[Given text Boundary: Start]

This is my drives map on Gigabyte GA 81845GV motherboard (supports 4 internal IDEs):

Floppy D Dr (A:) [no FDD present]

IDE Port-1: (as master)
HDD1_VOL1 (C:) [System and Program Files]
HDD1_VOL2 (D:)

IDE Port-1: (as Slave)
HDD2_VOL1 (E:) 30 GB
HDD2_VOL2 (F:) 30 GB
HDD2_VOL3 (G:) 30 GB
HDD2_VOL4 (H:) 30 GB

IDE Port-2: (as Master)
DVD-RAM Drive (I:) [This is my internal LG DVD-Writer]

IDE Port-2: (as Slave)
DVD/CD-RW Drive (J:) [My ASUS DVD-ROM/CD-RW Combo]

What I did was this:

I removed the DVD-ROM/CD-RW Combo from IDE Port-2 and put a new 160 GB Western Digital Internal IDE Hard Disk (as Slave). I booted my computer. My Computer > (right click) > Manage > Disk Management Shows No Drive (I:) or (J:), i.e., nothing in IDE Port 2. Shut off computer.

Took power off (I:) LG DVD-RW, and booted. Disk management now showed new Western Digi HD. I formatted it into a Dynamic Volume (I use Legal Win XP sp3). Shut off computer.

Put power-connection on to LG DVD-RW, booted up. Disk management shows nothing on IDE Port-2.

Questions:

1. Can an Internal HD coexist on same IDE Cable with an Internal DVD-RW drive? If they can, then what did I do wrong?

2. Should I have put my HD on IDE Port-2 as Master and the LG DVD-RW as Slave?

3. How can I use all the four IDE drives (3 Hard Disks and 1 DVD-RW) on my 2 IDE Ports?

4. Any other advice?

Thanks, and regards.

mariush
2nd July 2010, 16:01
1. Yes, hard drives and dvd rw drives can coexist on the same cable. Any IDE device can be connected to any IDE cable, the computer won't make any distinction. You probably had both devices configured as MASTER. You must look at the jumpers and set the hard drive on MASTER and the DVD RW drive on SLAVE. But read below first.

2. You should put hard drives as master and optical drives as slave.

3. Yes, you can use three hard drives and 1 dvd rw on your ide ports

4. Don't mix hard drives and dvd rw drives on the same IDE cable.

There are several "standards" of communication between devices and the motherboard through the IDE cable: PIO 4, ATA 33, ATA 66, ATA 100, ATA 133. PIO 4 is the worst, ATA 33 is better, ATA 66, 100 and 133 are the best but require an IDE cable that has 80 wires instead of 40 wires.

The latest hard drives that were made on IDE worked at ATA 100 or ATA 133 (mostly Maxtor as they "invented" it).
Optical drives didn't need the speed these last standards so they mostly remained on ATA 33 (which gives 33 MB/s, more than enough to burn DVDs at 8x speed that's about 12 MB/s ). Only some of the latest optical drives that burned DVDs at 16x or higher started to use ATA 66 and required a 80 wire cable to work at high speeds.

If your optical drive uses plain ATA 33 to work, it's not recommended to combine it with a hard drive, because the speed of the hard drive may be lower, you degrade the performance. If the optical drive uses ATA 66, then it's not such a big deal and it doesn't matter.

[Given text Boundary: End]
[Record extracts Boundary: Start]

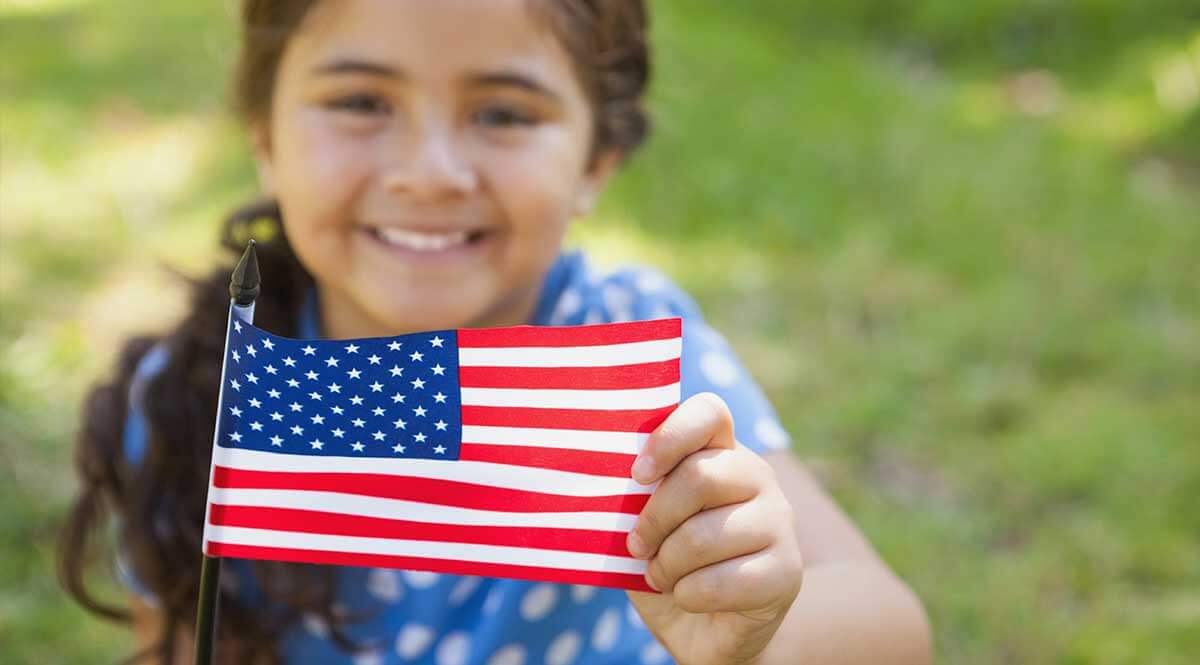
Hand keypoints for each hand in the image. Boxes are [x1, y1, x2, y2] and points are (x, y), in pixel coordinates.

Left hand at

[Record extracts Boundary: End]
[Record extracts Boundary: Start]

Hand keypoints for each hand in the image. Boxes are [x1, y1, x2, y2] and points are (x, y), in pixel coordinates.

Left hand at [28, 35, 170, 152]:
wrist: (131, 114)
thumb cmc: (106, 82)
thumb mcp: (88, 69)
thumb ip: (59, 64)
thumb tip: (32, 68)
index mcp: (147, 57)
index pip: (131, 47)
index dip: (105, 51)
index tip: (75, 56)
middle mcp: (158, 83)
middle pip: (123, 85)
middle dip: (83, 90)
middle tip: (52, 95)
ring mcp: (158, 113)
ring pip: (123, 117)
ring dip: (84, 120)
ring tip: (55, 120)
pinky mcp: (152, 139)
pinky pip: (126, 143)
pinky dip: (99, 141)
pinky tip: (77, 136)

[Record extracts Boundary: End]

--- What this task involves ---
Turn the paragraph beginning "There are several" in the IDE drive text into a short bulleted list that keeps its main facts.

--- Answer to this task ---
- IDE devices communicate with the motherboard through the IDE cable using one of several standards: PIO 4, ATA 33, ATA 66, ATA 100, and ATA 133.
- PIO 4 is the worst, and ATA 33 is better.
- ATA 66, 100, and 133 are the best, but they need an 80-wire IDE cable instead of a 40-wire one.